** INSTRUCTIONS TO FOLLOW **
Only the pictures are to be left out; the listing itself is repeated exactly.

· · · · ·

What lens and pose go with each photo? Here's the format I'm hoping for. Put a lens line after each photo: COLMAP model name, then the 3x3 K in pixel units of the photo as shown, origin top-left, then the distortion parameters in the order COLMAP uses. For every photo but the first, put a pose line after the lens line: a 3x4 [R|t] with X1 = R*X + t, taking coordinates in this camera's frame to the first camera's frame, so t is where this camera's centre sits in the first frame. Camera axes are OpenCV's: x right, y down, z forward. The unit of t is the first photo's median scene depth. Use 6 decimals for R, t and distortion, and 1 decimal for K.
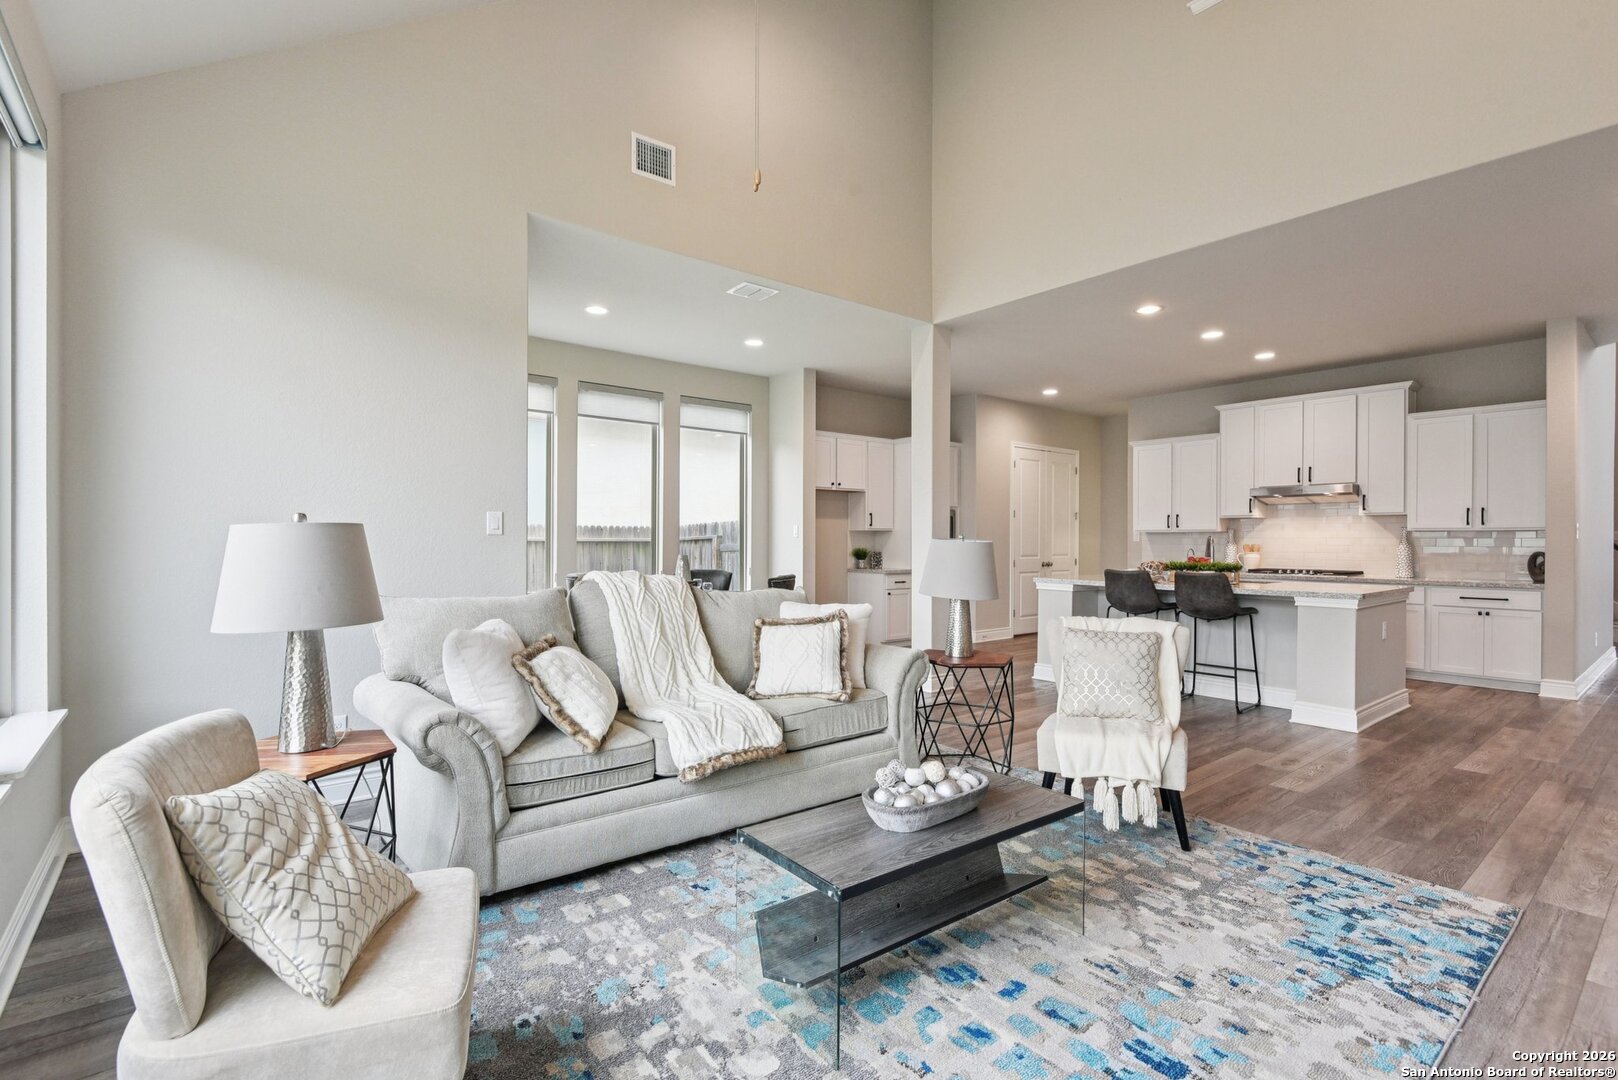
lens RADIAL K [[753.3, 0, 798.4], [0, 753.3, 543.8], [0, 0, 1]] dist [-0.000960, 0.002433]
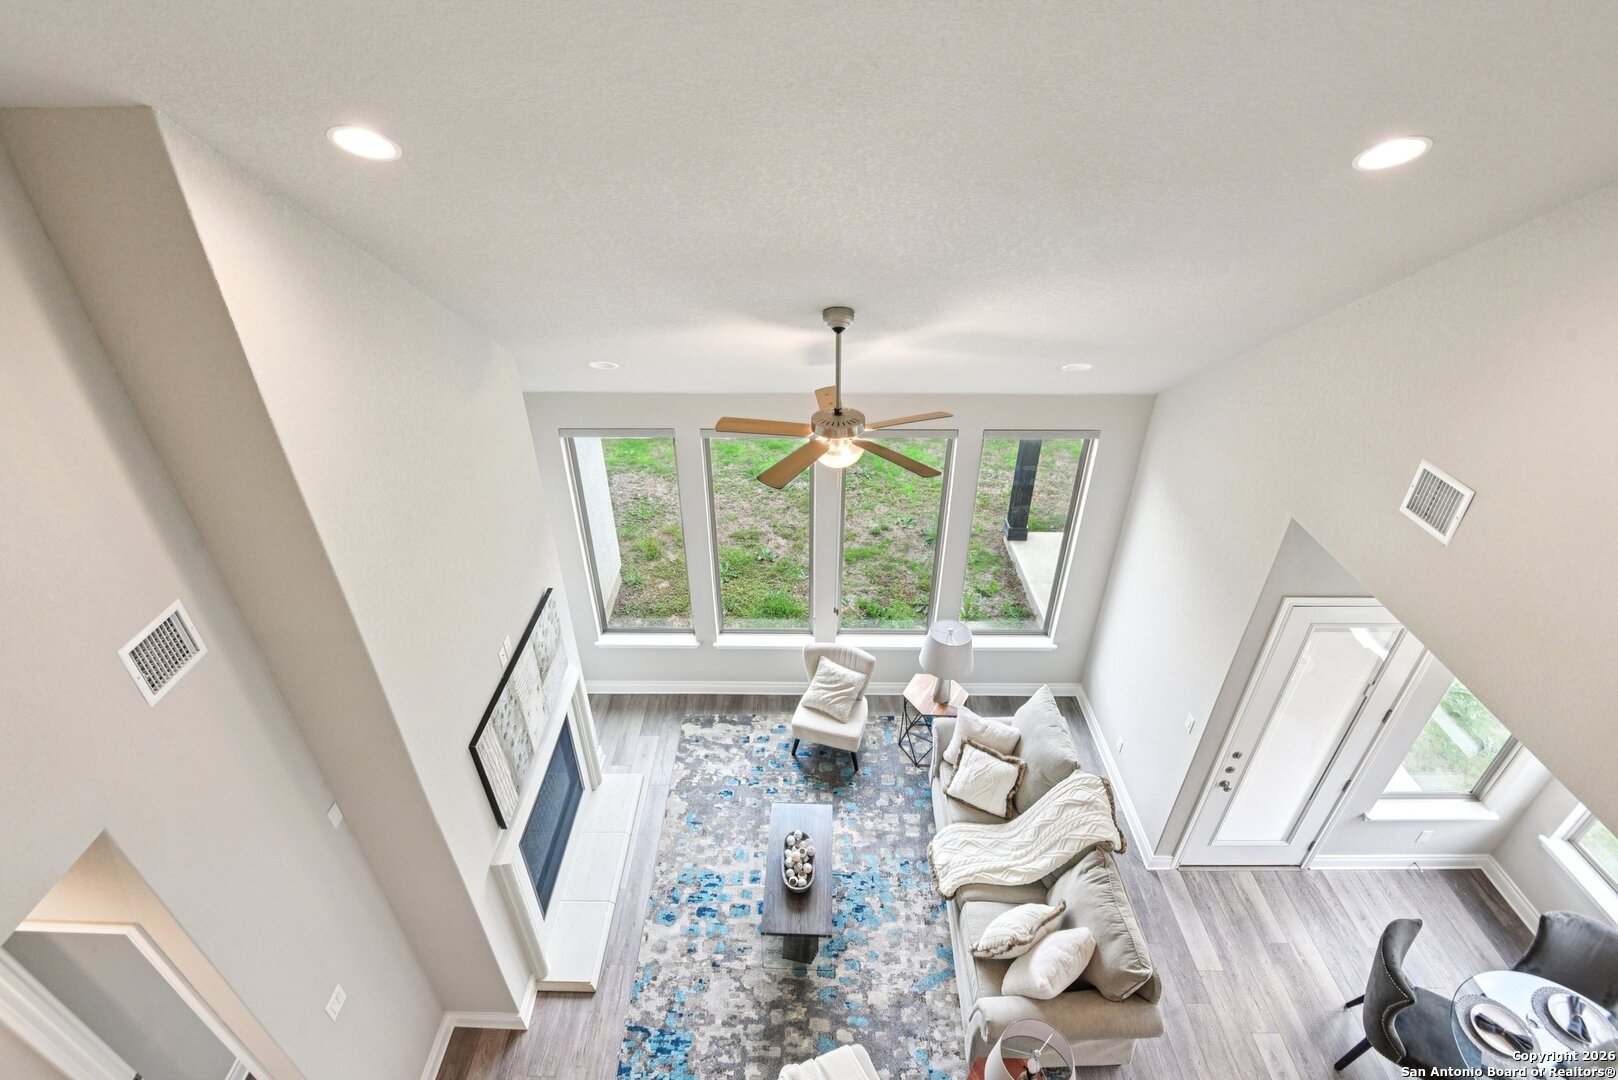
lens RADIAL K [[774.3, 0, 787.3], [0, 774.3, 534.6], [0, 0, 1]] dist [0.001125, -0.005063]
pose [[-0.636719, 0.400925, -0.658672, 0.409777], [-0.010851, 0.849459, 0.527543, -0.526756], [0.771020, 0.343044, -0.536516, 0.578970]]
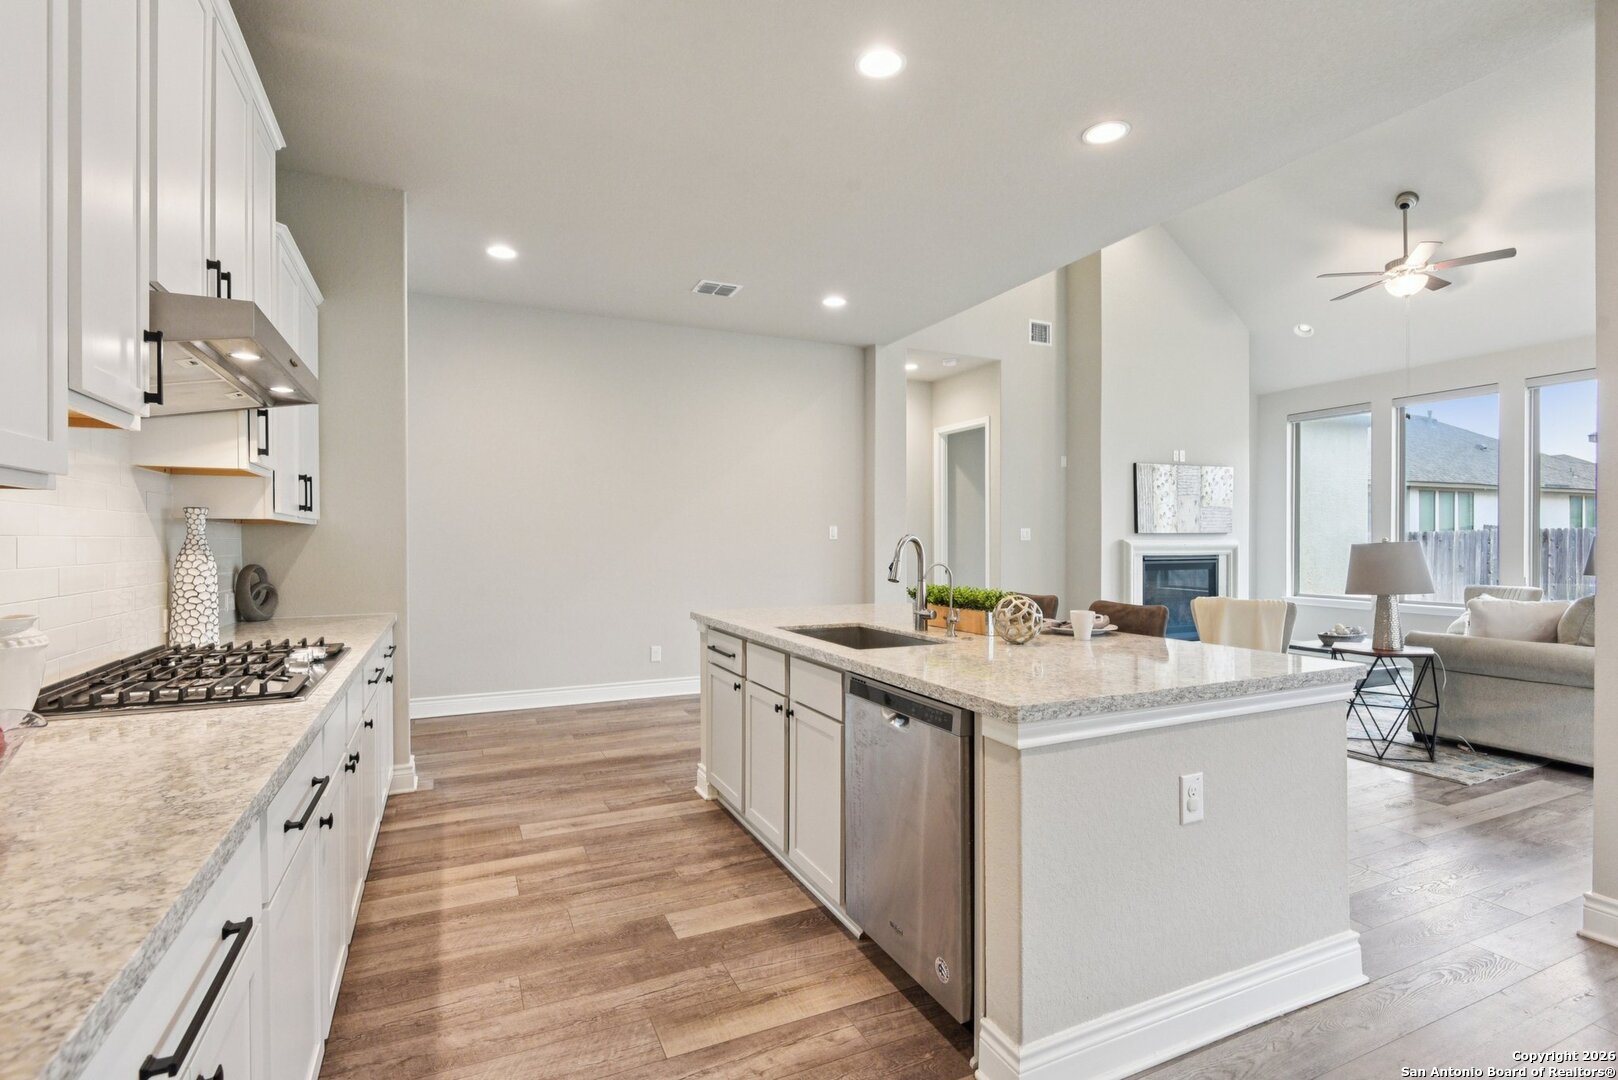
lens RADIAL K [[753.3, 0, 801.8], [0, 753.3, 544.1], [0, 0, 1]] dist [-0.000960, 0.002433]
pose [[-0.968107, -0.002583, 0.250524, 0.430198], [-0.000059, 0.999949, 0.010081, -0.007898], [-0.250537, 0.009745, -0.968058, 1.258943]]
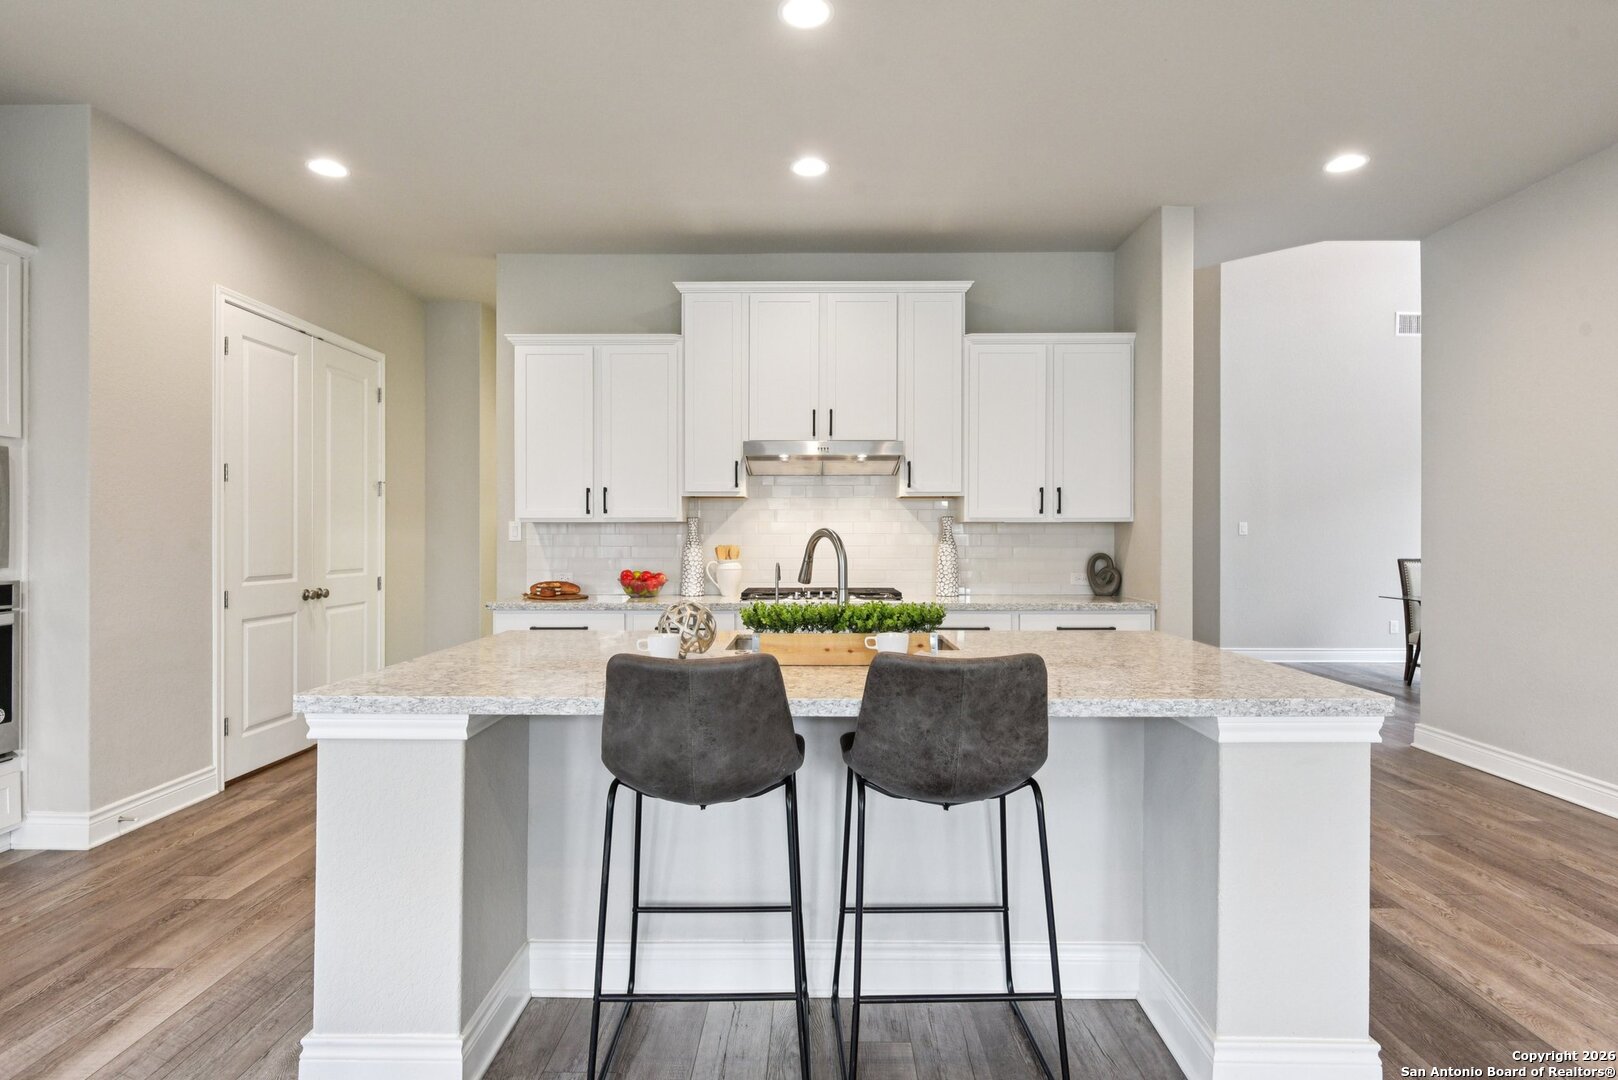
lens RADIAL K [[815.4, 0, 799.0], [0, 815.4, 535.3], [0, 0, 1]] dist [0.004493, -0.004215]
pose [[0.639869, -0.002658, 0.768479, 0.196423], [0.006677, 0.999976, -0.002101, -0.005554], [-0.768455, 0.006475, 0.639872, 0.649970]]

· · · · ·

** SOLUTION FOR THIS TASK **
What lens and pose go with each photo? Here's the format I'm hoping for. Put a lens line after each photo: COLMAP model name, then the 3x3 K in pixel units of the photo as shown, origin top-left, then the distortion parameters in the order COLMAP uses. For every photo but the first, put a pose line after the lens line: a 3x4 [R|t] with X1 = R*X + t, taking coordinates in this camera's frame to the first camera's frame, so t is where this camera's centre sits in the first frame. Camera axes are OpenCV's: x right, y down, z forward. The unit of t is the first photo's median scene depth. Use 6 decimals for R, t and distortion, and 1 decimal for K.
lens RADIAL K [[753.3, 0, 798.4], [0, 753.3, 543.8], [0, 0, 1]] dist [-0.000960, 0.002433]
lens RADIAL K [[774.3, 0, 787.3], [0, 774.3, 534.6], [0, 0, 1]] dist [0.001125, -0.005063]
pose [[-0.636719, 0.400925, -0.658672, 0.409777], [-0.010851, 0.849459, 0.527543, -0.526756], [0.771020, 0.343044, -0.536516, 0.578970]]
lens RADIAL K [[753.3, 0, 801.8], [0, 753.3, 544.1], [0, 0, 1]] dist [-0.000960, 0.002433]
pose [[-0.968107, -0.002583, 0.250524, 0.430198], [-0.000059, 0.999949, 0.010081, -0.007898], [-0.250537, 0.009745, -0.968058, 1.258943]]
lens RADIAL K [[815.4, 0, 799.0], [0, 815.4, 535.3], [0, 0, 1]] dist [0.004493, -0.004215]
pose [[0.639869, -0.002658, 0.768479, 0.196423], [0.006677, 0.999976, -0.002101, -0.005554], [-0.768455, 0.006475, 0.639872, 0.649970]]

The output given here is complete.